La Suisse tente actuellement un acte courageux, qui a toutefois peu de chances d’aboutir. A Genève, le Grand conseil (parlement cantonal) a voté pour un visa humanitaire pour Assange. Seul le Parti libéral radical a voté en bloc contre l’initiative, qui vient des verts, de la gauche, de l’UDC. Mais où sont les libéraux, dans une bataille pour les libertés? Se dire libéral et défendre des politiques de répression est de mauvais aloi. C’est le moment de se lever pour défendre des principes cardinaux de la civilisation occidentale, qui vont bien au-delà du sort d’un seul homme, et dont dépendra le siècle à venir. Rien de moins.
La Confédération aura le dernier mot sur la proposition genevoise de visa humanitaire pour Assange. Il est peu probable qu’elle suive Genève: en 2016 déjà, répondant à une interpellation UDC au parlement suisse visant à offrir l’asile à Assange, la Confédération a déclaré «la Suisse se doit d’établir des priorités en fonction de ses intérêts, de sa marge de manœuvre, de son levier d’influence et de ses ressources», refusant d’y donner suite. Avec ce raisonnement, les nombreux pays qui ne prennent pas position cessent de défendre des valeurs qui engagent plus qu’eux: l’humanité. La démocratie mérite mieux que cela.
Ce que signifie « être leader du monde libre »

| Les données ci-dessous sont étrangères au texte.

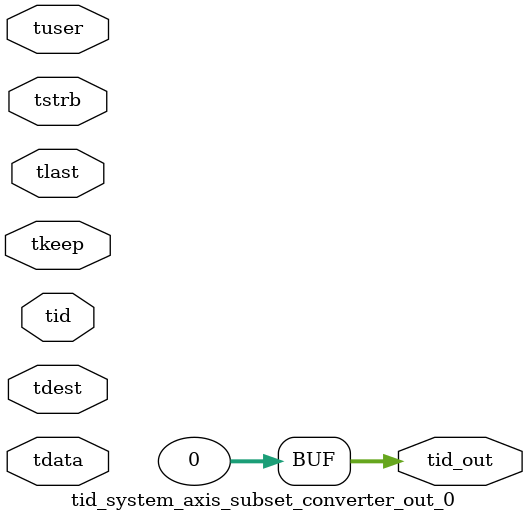
<source format=v>


`timescale 1ps/1ps

module tid_system_axis_subset_converter_out_0 #
(
parameter C_S_AXIS_TID_WIDTH   = 1,
parameter C_S_AXIS_TUSER_WIDTH = 0,
parameter C_S_AXIS_TDATA_WIDTH = 0,
parameter C_S_AXIS_TDEST_WIDTH = 0,
parameter C_M_AXIS_TID_WIDTH   = 32
)
(
input  [(C_S_AXIS_TID_WIDTH   == 0 ? 1 : C_S_AXIS_TID_WIDTH)-1:0       ] tid,
input  [(C_S_AXIS_TDATA_WIDTH == 0 ? 1 : C_S_AXIS_TDATA_WIDTH)-1:0     ] tdata,
input  [(C_S_AXIS_TUSER_WIDTH == 0 ? 1 : C_S_AXIS_TUSER_WIDTH)-1:0     ] tuser,
input  [(C_S_AXIS_TDEST_WIDTH == 0 ? 1 : C_S_AXIS_TDEST_WIDTH)-1:0     ] tdest,
input  [(C_S_AXIS_TDATA_WIDTH/8)-1:0 ] tkeep,
input  [(C_S_AXIS_TDATA_WIDTH/8)-1:0 ] tstrb,
input                                                                    tlast,
output [(C_M_AXIS_TID_WIDTH   == 0 ? 1 : C_M_AXIS_TID_WIDTH)-1:0       ] tid_out
);

assign tid_out = {1'b0};

endmodule


</source>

Le meilleur coup que pourraient réaliser les Etats-Unis? Ce serait de gracier Assange. Et de récupérer ainsi leur place – passablement abîmée – de « leader du monde libre », qu’ils sont en train de perdre. On verrait l’Amérique des libertés, celle imaginée par les pères fondateurs et le président Woodrow Wilson, que nous chérissons, renaître de ses cendres. Cette Amérique qui nous a tous motivés à nous élever pourrait à nouveau rayonner. Et en prime, se permettre de donner des leçons à la Russie et à la Chine, à condition de réactiver une Pax Americana qui a caractérisé son âge d’or. Cela oui, serait défendable. Peut-être n’est-il pas trop tard?